The family had recently moved out of the flat where Arthur
spent his final days and into a slightly larger dwelling in Divis
Flats, a dank and hulking public housing complex in West
Belfast. It was a cold December and the city was engulfed in
darkness by the end of the afternoon. The cooker in the new
flat was not hooked up yet, so Jean sent her daughter Helen,
who was fifteen, to a local takeaway for a bag of fish and
chips. While the rest of the family waited for Helen, Jean drew
a hot bath.
When you have young children, sometimes the
only place you can find a moment of privacy is behind a
locked bathroom door. Jean was small and pale, with delicate
features and dark hair that she wore pulled back from her face.

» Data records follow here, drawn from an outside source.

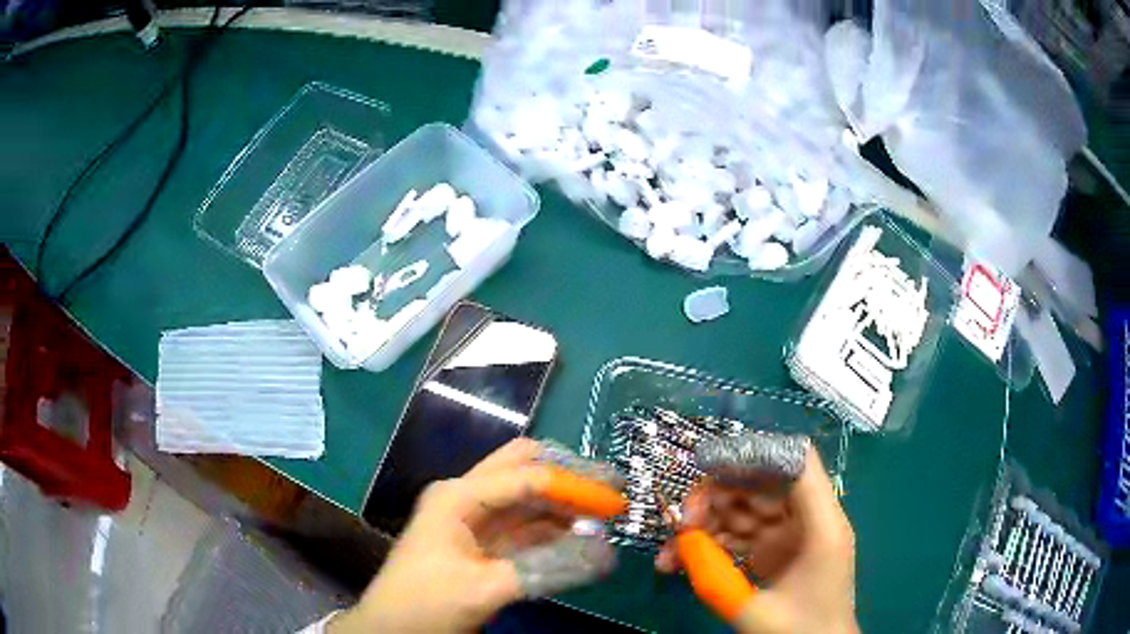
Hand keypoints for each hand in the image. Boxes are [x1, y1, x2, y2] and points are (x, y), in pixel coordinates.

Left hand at [329, 439, 616, 633]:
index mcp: (459, 496)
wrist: (392, 628)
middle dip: (567, 478)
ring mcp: (475, 520)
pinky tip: (580, 539)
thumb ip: (546, 570)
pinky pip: (525, 529)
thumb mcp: (482, 589)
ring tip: (604, 517)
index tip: (614, 498)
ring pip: (527, 499)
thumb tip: (606, 554)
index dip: (572, 485)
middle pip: (524, 470)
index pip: (525, 476)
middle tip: (608, 491)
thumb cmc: (426, 602)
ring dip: (563, 505)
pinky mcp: (484, 545)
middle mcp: (468, 497)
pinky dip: (553, 531)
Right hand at [655, 446, 857, 633]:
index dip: (754, 454)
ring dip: (707, 525)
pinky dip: (713, 544)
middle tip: (678, 524)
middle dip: (715, 497)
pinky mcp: (777, 550)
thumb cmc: (801, 632)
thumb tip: (681, 545)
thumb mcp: (756, 613)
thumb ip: (715, 579)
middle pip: (761, 484)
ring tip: (670, 553)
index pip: (796, 464)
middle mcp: (809, 521)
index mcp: (821, 526)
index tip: (707, 466)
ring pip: (745, 510)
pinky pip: (742, 535)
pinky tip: (683, 561)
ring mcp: (792, 535)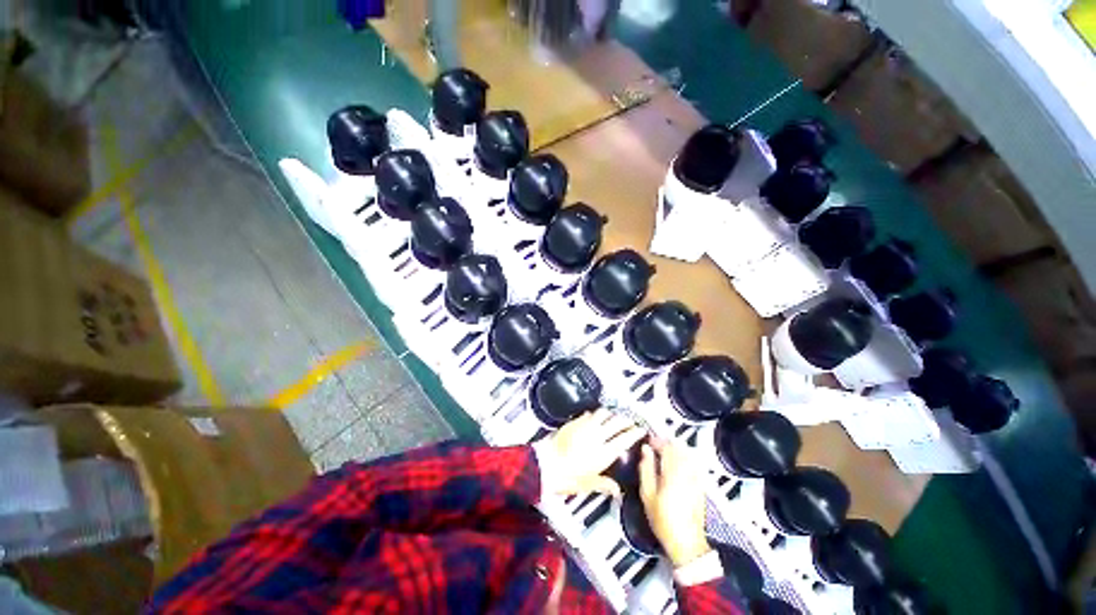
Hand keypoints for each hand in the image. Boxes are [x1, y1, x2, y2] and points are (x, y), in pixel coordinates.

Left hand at [537, 409, 646, 496]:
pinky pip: (589, 413)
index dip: (635, 432)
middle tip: (630, 421)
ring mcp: (585, 426)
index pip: (624, 439)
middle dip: (626, 420)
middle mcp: (597, 436)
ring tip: (615, 416)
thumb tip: (617, 490)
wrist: (546, 464)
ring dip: (611, 414)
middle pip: (616, 422)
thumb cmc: (567, 477)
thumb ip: (604, 484)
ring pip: (603, 413)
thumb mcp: (588, 485)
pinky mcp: (575, 421)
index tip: (641, 429)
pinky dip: (595, 414)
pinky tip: (595, 417)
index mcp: (603, 453)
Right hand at [639, 440, 711, 566]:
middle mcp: (686, 473)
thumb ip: (645, 469)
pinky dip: (684, 457)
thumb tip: (645, 451)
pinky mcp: (700, 485)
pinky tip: (676, 462)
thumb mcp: (647, 494)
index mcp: (672, 473)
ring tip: (664, 451)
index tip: (649, 440)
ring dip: (675, 448)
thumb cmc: (664, 521)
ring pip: (687, 453)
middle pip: (678, 448)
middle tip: (655, 444)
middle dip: (666, 442)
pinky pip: (693, 463)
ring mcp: (696, 478)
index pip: (666, 447)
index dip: (657, 440)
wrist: (686, 543)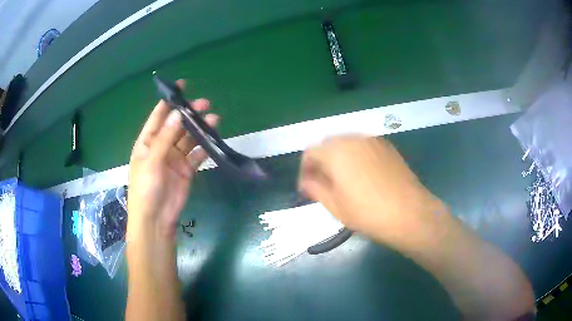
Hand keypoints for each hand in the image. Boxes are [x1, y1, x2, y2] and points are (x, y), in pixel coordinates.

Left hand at [127, 80, 218, 239]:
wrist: (156, 219)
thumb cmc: (146, 188)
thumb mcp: (152, 161)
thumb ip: (166, 138)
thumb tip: (178, 114)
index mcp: (148, 142)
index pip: (158, 116)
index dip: (169, 101)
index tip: (182, 86)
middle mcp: (161, 147)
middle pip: (176, 125)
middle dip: (189, 114)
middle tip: (204, 104)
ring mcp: (175, 158)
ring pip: (189, 138)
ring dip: (199, 129)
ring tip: (214, 119)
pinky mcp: (187, 170)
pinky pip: (197, 154)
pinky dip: (204, 147)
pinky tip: (213, 138)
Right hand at [298, 135, 445, 247]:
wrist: (409, 213)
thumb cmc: (367, 212)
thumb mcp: (334, 205)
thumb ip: (314, 188)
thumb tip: (306, 181)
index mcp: (336, 151)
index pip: (310, 152)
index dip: (305, 169)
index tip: (307, 187)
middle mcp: (353, 138)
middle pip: (328, 144)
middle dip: (322, 162)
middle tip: (323, 184)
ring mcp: (372, 140)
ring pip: (347, 144)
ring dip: (338, 158)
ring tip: (343, 180)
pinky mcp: (387, 146)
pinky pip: (363, 146)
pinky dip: (355, 156)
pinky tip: (362, 176)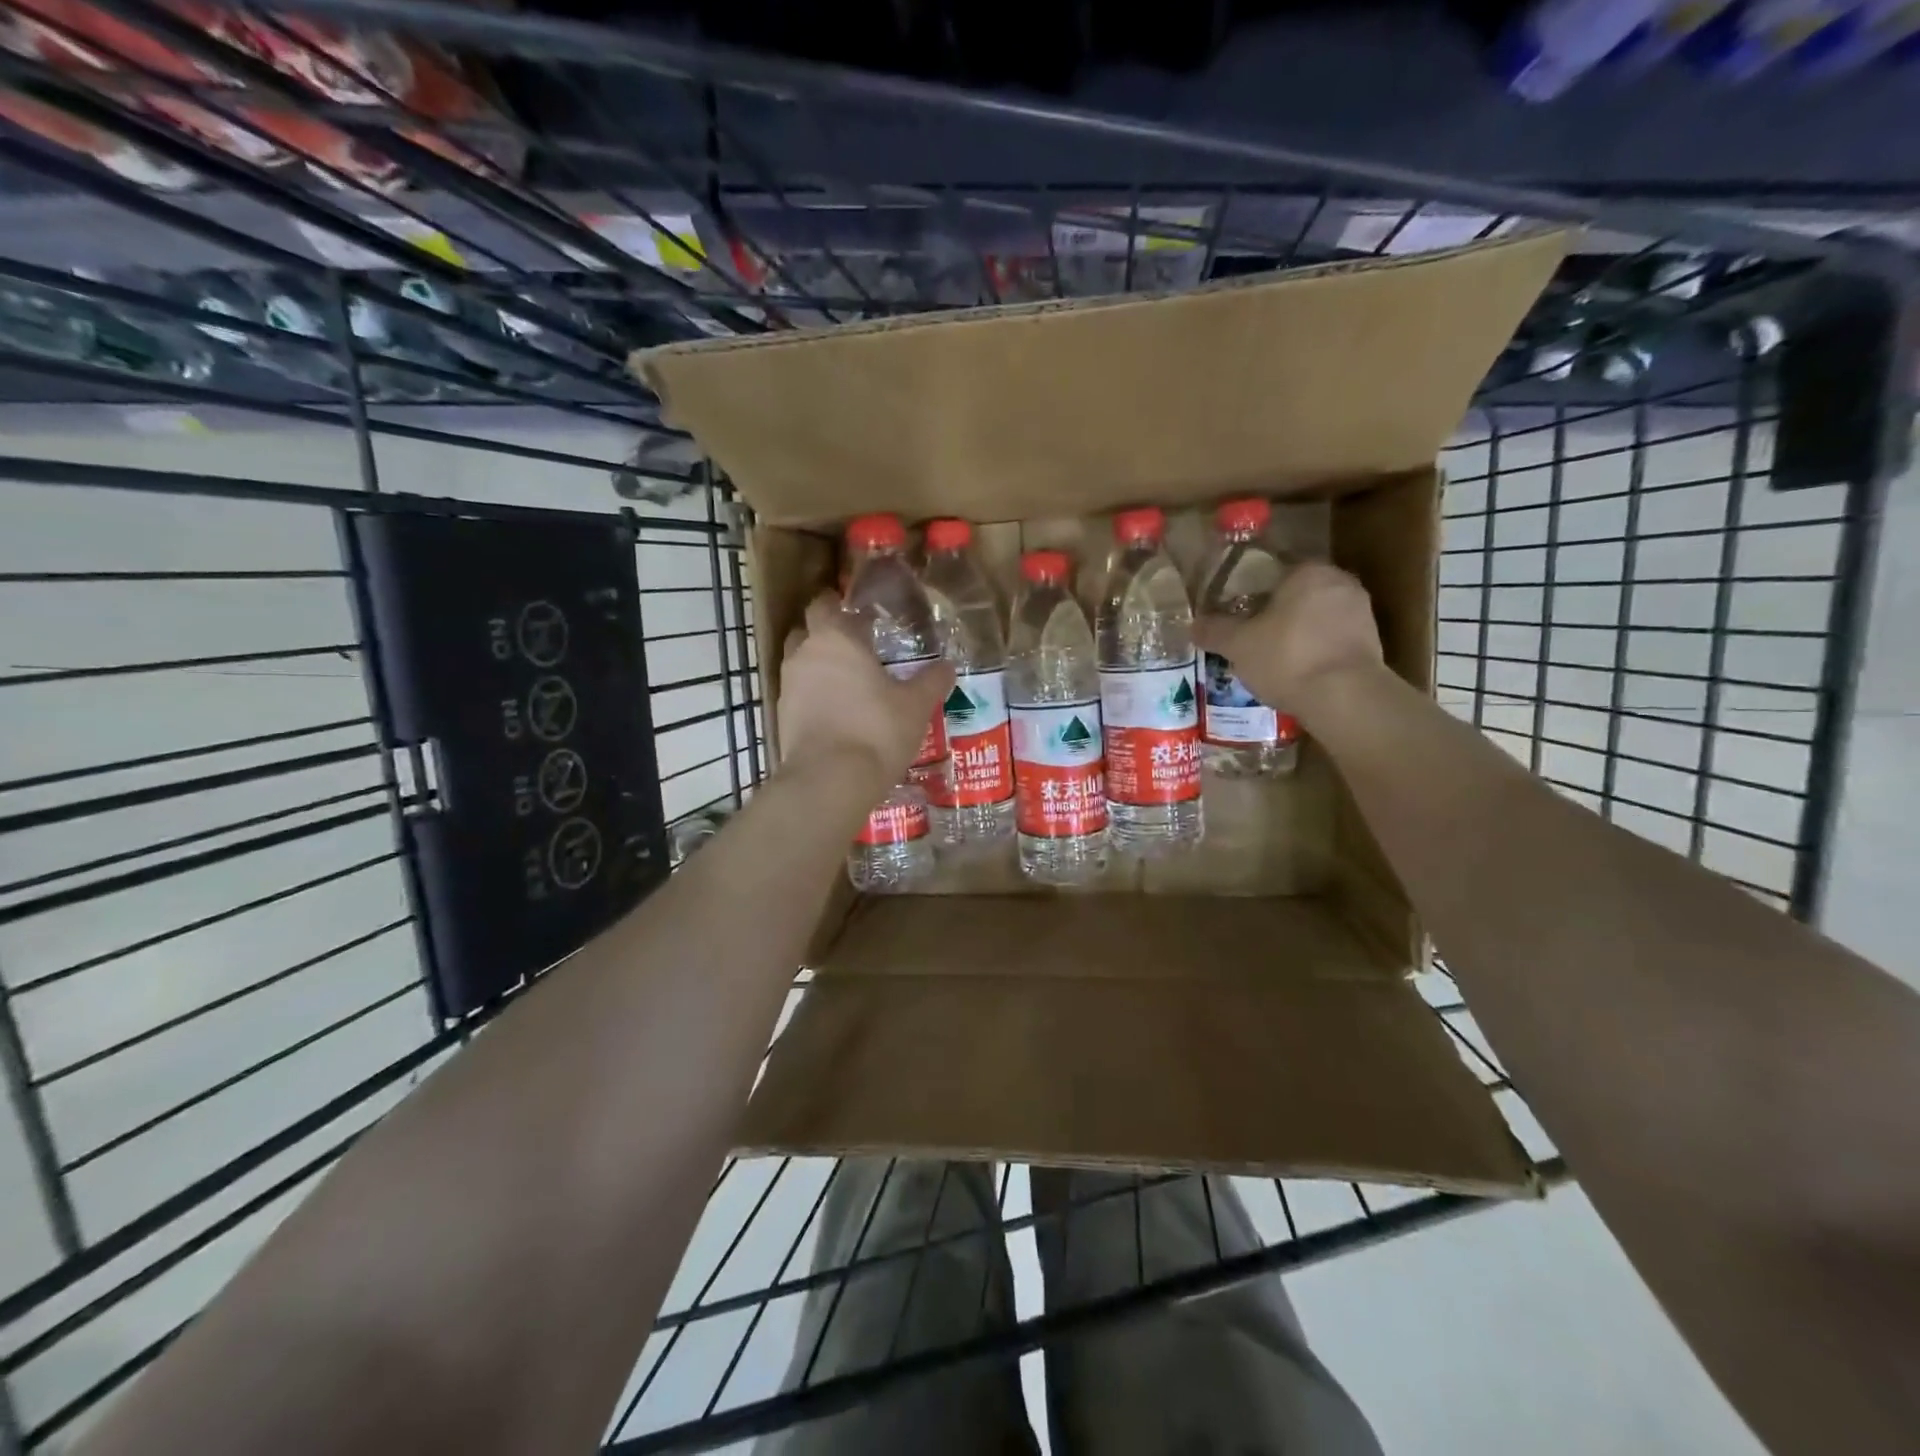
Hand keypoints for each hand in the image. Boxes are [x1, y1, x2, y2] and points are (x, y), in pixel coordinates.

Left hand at [777, 593, 955, 789]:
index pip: (828, 604)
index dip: (843, 606)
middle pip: (807, 628)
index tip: (864, 617)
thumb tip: (947, 666)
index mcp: (836, 638)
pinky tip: (836, 711)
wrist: (829, 780)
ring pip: (800, 661)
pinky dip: (813, 695)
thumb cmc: (876, 730)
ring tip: (848, 681)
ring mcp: (788, 685)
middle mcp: (804, 653)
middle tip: (857, 646)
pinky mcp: (781, 716)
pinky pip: (798, 693)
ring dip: (818, 664)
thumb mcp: (915, 706)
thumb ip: (931, 681)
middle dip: (827, 632)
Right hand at [1193, 561, 1383, 718]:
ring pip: (1316, 618)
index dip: (1250, 591)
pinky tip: (1296, 671)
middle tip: (1249, 635)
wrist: (1344, 697)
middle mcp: (1339, 583)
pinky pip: (1332, 640)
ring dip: (1296, 633)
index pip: (1273, 570)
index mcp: (1308, 571)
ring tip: (1270, 657)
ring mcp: (1361, 613)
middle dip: (1275, 613)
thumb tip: (1194, 625)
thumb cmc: (1286, 657)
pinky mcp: (1371, 644)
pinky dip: (1314, 651)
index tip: (1234, 611)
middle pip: (1297, 594)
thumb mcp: (1238, 645)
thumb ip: (1215, 630)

She slipped into the water and stayed there. She had just got
out of the bath, her skin flushed, when somebody knocked on
the front door. It was about 7:00. The children assumed it must
be Helen with their dinner.
But when they opened the door, a gang of people burst
inside. It happened so abruptly that none of the McConville
children could say precisely how many there were – it was
roughly eight people, but it could have been ten or twelve.
There were men and women. Some had balaclavas pulled
across their faces; others wore nylon stockings over their
heads, which twisted their features into ghoulish masks. At
least one of them was carrying a gun.